Description of the task :: In the sermon text below, which book and chapter of the Bible does the speaker cite for the promise that Jesus has purchased men and women from every people, tribe, tongue, and nation?
____ Text shown
This is why he says, immediately after this in verse 6, “It is not as though God’s word had failed.” And in the rest of Romans 9, 10, and 11, Paul is zealous to show that God is sovereign over the salvation of His people, and God will be faithful to His promises. Now again, it’s different; in many ways, it’s different, but we know there’s promises in the Bible – Revelation 5 – that Jesus has purchased men and women from every people, tribe, tongue, and nation. But you look at the world with 6,000 unreached people groups, and it’s tempting to think, “Is God really going to save people from all of them? Is God really sovereign over salvation? Is God really going to be faithful to His promise?”
And so we give God a blank check. Why? Because we have brothers and sisters whom God has promised to adopt as sons and daughters, and our Father is sending us to bring them into the family that they might know the joy and the love and the hope and the wonder and the grace and the mercy and the grandeur and the glory of our God. Over 11,000 people groups in the world, with 6,500 of them unreached.
So why do we give God a blank check? Because our God is worthy to receive praise from 6,500 more people groups on the planet. God is sending us for their salvation, His glorification, and — don’t miss this — He’s sending us for our satisfaction, for our good. I know that putting a blank check on the table with your life and your family and your future is a scary proposition for many of us. I mean, what if God says to go to Iraq or Syria or Afghanistan to work among the Taliban. Is that what I’m going to do with my life or my family?
The thought of a blank check may be frightening to us, but don’t forget who you’re giving the blank check to. If you can trust God to save you from your sins, then you can trust God to lead your life. If you can trust God to save you for eternity, you can trust God to satisfy you on earth. What we really need to be afraid of is any conditions we might put upon our obedience to God. We give God a blank check because He has sent us, and it just makes sense to say, “Send me wherever, however, whenever you want.”
________
____ Data extract
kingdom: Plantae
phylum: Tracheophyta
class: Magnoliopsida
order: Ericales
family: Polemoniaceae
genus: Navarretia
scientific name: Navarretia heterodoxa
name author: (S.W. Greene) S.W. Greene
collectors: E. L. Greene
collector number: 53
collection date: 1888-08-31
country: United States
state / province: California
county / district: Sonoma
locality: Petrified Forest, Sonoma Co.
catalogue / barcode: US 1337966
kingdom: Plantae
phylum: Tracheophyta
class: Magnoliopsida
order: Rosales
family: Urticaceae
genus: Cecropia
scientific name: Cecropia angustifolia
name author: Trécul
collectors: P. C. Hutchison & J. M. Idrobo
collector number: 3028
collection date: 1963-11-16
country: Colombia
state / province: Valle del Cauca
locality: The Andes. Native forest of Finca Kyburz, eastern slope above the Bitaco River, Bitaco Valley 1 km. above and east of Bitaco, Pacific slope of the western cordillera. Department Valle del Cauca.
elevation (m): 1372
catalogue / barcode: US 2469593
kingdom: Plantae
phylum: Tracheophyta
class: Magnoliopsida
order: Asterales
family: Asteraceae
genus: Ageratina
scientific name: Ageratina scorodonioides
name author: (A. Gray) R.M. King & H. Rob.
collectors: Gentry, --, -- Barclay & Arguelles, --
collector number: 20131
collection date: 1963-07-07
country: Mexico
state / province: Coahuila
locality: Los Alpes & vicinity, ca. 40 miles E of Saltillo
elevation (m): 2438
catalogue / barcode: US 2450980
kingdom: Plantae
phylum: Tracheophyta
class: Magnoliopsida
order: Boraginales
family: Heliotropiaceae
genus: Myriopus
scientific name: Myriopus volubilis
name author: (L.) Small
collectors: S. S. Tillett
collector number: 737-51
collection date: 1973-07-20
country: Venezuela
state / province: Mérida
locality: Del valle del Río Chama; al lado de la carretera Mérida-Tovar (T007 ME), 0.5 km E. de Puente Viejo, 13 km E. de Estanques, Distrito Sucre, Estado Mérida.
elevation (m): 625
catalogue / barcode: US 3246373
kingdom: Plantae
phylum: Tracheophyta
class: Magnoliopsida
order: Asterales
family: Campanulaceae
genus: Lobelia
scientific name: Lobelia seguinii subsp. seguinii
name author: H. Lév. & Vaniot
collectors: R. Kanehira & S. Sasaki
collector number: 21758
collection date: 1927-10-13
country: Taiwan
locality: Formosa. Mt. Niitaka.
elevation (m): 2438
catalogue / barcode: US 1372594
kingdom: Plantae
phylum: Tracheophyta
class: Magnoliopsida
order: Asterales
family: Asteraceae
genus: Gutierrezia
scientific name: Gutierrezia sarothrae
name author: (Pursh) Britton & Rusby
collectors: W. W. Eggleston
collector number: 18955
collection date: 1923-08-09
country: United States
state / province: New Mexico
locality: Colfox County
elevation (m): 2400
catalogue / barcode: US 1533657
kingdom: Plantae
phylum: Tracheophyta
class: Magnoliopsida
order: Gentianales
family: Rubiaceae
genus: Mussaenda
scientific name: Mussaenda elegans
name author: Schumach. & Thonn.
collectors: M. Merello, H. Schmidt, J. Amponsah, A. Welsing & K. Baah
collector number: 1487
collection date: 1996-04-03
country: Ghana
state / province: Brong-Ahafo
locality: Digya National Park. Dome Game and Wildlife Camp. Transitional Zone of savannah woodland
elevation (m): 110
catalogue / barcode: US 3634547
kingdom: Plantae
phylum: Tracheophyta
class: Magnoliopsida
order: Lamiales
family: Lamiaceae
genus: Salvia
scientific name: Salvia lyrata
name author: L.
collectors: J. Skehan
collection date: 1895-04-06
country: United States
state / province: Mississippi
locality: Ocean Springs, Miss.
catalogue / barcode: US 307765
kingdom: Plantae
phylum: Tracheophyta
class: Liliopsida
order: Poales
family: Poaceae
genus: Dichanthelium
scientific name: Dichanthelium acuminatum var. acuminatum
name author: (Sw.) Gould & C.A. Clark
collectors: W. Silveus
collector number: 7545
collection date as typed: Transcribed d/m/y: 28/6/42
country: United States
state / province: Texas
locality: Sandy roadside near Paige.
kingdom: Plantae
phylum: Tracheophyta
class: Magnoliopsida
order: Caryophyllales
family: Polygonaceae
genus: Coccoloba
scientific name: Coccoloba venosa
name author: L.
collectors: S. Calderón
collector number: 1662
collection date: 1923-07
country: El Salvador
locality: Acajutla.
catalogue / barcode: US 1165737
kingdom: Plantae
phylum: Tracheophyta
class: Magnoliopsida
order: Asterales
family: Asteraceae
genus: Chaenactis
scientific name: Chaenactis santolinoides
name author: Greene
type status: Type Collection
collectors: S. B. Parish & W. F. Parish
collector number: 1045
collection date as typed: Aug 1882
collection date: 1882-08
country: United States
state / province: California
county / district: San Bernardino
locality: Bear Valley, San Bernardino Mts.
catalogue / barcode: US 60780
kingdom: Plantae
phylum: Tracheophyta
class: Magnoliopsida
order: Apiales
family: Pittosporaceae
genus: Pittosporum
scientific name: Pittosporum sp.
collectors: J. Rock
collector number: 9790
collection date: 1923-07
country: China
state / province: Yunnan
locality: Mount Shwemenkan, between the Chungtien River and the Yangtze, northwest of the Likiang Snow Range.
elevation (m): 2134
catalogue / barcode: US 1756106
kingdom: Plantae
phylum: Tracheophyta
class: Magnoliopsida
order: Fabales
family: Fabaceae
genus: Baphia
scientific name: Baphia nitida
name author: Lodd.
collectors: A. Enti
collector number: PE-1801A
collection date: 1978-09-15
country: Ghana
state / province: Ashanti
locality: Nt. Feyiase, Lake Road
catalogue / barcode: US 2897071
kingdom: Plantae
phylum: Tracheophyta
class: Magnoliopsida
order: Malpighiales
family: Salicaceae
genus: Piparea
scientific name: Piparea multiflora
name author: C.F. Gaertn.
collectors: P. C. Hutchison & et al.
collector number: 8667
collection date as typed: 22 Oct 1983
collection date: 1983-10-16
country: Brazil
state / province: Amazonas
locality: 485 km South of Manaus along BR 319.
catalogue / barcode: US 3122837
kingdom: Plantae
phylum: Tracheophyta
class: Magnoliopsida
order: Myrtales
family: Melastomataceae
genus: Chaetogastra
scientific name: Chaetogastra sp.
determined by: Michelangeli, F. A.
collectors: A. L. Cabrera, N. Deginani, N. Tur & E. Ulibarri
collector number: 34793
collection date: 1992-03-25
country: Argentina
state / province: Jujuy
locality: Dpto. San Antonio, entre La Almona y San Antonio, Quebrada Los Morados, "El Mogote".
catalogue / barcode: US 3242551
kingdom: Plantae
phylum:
________
Answer :: Revelation 5